Transcribe only part of the material below: the lines from the one containing "right ear: (551, 200)" through the one containing "left wrist: (1257, 421)", inclusive, exactly as written.

▸ **RECORDS FOR THIS TASK**:
--------------------------------
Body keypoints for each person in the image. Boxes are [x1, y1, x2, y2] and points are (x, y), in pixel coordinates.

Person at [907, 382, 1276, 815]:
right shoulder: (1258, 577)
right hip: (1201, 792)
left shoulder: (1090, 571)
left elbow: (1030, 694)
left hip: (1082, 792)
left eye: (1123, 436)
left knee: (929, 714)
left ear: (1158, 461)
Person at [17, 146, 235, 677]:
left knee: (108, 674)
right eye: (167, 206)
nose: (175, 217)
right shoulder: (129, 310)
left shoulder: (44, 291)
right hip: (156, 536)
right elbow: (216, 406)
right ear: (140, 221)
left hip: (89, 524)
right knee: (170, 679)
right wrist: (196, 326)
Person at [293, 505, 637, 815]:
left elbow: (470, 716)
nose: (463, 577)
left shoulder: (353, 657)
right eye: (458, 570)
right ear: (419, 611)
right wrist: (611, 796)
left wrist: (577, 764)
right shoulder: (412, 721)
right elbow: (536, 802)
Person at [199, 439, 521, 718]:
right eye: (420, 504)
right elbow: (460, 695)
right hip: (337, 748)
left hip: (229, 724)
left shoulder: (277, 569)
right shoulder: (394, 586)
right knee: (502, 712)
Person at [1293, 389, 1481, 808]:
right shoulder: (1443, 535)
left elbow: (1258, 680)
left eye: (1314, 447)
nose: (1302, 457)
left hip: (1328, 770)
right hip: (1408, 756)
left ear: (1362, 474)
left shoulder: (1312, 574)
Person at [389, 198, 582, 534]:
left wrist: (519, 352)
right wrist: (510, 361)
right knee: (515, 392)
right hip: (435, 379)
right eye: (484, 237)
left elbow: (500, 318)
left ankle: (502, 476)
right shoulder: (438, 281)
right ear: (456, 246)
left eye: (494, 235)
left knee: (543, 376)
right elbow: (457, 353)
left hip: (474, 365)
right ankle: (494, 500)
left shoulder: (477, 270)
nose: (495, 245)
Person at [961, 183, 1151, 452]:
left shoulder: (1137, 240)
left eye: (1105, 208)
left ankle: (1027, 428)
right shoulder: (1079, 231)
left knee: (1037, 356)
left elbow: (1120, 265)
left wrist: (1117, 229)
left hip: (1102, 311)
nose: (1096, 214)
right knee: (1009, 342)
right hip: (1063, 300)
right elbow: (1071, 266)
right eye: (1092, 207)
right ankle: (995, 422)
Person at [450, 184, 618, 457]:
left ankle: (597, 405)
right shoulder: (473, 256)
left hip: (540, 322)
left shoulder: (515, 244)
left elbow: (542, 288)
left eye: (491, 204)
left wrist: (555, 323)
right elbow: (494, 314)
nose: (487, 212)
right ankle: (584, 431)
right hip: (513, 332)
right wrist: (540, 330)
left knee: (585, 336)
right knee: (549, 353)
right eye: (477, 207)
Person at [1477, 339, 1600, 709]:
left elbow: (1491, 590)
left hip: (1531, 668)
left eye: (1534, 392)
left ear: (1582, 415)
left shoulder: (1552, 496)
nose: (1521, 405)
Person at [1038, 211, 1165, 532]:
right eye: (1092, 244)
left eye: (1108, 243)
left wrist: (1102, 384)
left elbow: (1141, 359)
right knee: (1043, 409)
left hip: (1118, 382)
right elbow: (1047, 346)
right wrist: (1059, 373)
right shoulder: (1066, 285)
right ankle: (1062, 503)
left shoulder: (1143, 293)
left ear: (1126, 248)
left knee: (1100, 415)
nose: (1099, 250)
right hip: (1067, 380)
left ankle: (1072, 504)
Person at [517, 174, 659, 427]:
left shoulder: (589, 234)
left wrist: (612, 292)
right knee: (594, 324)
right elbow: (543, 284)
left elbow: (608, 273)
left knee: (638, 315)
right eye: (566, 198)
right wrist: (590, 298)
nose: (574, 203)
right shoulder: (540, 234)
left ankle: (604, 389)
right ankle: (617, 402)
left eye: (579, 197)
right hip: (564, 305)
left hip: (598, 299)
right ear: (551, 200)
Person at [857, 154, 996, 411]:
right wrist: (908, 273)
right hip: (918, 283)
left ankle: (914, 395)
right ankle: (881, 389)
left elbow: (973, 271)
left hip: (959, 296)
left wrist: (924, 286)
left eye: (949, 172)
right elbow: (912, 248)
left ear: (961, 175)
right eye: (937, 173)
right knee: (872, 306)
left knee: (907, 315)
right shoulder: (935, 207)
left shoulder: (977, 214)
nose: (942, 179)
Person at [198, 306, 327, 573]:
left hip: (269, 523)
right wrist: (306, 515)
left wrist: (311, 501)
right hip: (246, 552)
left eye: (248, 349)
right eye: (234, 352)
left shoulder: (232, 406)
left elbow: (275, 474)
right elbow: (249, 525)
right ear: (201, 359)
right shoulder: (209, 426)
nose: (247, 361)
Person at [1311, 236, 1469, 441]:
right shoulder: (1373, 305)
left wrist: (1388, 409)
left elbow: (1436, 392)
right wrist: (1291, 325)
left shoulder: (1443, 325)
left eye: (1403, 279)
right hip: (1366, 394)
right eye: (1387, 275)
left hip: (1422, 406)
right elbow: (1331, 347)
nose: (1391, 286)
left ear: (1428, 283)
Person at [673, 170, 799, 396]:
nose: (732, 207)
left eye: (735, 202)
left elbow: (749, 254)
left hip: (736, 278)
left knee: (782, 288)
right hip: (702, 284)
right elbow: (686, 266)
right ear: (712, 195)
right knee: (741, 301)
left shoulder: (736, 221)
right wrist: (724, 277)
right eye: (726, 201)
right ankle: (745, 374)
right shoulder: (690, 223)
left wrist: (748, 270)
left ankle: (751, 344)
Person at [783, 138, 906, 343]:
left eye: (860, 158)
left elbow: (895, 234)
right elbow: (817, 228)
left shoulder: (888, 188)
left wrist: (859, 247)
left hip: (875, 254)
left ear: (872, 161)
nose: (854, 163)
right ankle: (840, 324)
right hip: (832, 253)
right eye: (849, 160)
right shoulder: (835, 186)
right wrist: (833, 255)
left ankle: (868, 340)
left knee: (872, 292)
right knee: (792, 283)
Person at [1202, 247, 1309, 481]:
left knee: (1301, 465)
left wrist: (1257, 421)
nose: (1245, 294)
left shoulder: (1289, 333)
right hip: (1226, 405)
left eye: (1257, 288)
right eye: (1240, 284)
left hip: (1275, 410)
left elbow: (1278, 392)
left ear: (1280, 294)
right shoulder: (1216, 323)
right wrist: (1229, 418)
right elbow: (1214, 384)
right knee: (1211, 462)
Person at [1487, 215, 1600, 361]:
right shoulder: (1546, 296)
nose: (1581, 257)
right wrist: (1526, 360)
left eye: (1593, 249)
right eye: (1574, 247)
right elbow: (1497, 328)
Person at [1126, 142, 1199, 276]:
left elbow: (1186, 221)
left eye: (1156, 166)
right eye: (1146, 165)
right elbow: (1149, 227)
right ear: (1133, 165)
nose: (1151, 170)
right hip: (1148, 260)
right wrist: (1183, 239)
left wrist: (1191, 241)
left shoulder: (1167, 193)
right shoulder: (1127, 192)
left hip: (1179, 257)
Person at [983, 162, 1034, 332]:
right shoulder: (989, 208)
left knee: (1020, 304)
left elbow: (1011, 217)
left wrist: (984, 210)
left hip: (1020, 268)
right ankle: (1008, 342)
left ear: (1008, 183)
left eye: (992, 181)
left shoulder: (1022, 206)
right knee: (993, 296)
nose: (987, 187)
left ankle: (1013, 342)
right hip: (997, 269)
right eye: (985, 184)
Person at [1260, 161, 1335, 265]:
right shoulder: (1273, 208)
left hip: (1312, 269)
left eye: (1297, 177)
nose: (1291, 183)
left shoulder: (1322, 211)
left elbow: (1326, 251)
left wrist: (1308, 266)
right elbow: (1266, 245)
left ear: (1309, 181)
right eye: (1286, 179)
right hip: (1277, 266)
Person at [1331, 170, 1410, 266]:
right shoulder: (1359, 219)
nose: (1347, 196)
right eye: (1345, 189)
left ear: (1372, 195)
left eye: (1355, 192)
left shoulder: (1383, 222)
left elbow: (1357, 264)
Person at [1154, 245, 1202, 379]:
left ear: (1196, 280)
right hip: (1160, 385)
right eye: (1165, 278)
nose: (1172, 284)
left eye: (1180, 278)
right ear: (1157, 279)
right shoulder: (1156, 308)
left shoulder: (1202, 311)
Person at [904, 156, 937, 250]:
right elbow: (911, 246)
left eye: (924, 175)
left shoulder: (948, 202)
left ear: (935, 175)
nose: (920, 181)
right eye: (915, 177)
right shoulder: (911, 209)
--------------------------------
▸ **EXERCISE RESPONSE**:
right ear: (551, 200)
Person at [857, 154, 996, 411]:
right wrist: (908, 273)
right hip: (918, 283)
left ankle: (914, 395)
right ankle: (881, 389)
left elbow: (973, 271)
left hip: (959, 296)
left wrist: (924, 286)
left eye: (949, 172)
right elbow: (912, 248)
left ear: (961, 175)
right eye: (937, 173)
right knee: (872, 306)
left knee: (907, 315)
right shoulder: (935, 207)
left shoulder: (977, 214)
nose: (942, 179)
Person at [198, 306, 327, 573]:
left hip: (269, 523)
right wrist: (306, 515)
left wrist: (311, 501)
right hip: (246, 552)
left eye: (248, 349)
right eye: (234, 352)
left shoulder: (232, 406)
left elbow: (275, 474)
right elbow: (249, 525)
right ear: (201, 359)
right shoulder: (209, 426)
nose: (247, 361)
Person at [1311, 236, 1469, 441]:
right shoulder: (1373, 305)
left wrist: (1388, 409)
left elbow: (1436, 392)
right wrist: (1291, 325)
left shoulder: (1443, 325)
left eye: (1403, 279)
right hip: (1366, 394)
right eye: (1387, 275)
left hip: (1422, 406)
right elbow: (1331, 347)
nose: (1391, 286)
left ear: (1428, 283)
Person at [673, 170, 799, 396]:
nose: (732, 207)
left eye: (735, 202)
left elbow: (749, 254)
left hip: (736, 278)
left knee: (782, 288)
right hip: (702, 284)
right elbow: (686, 266)
right ear: (712, 195)
right knee: (741, 301)
left shoulder: (736, 221)
right wrist: (724, 277)
right eye: (726, 201)
right ankle: (745, 374)
right shoulder: (690, 223)
left wrist: (748, 270)
left ankle: (751, 344)
Person at [783, 138, 906, 343]:
left eye: (860, 158)
left elbow: (895, 234)
right elbow: (817, 228)
left shoulder: (888, 188)
left wrist: (859, 247)
left hip: (875, 254)
left ear: (872, 161)
nose: (854, 163)
right ankle: (840, 324)
right hip: (832, 253)
right eye: (849, 160)
right shoulder: (835, 186)
right wrist: (833, 255)
left ankle: (868, 340)
left knee: (872, 292)
right knee: (792, 283)
Person at [1202, 247, 1309, 481]:
left knee: (1301, 465)
left wrist: (1257, 421)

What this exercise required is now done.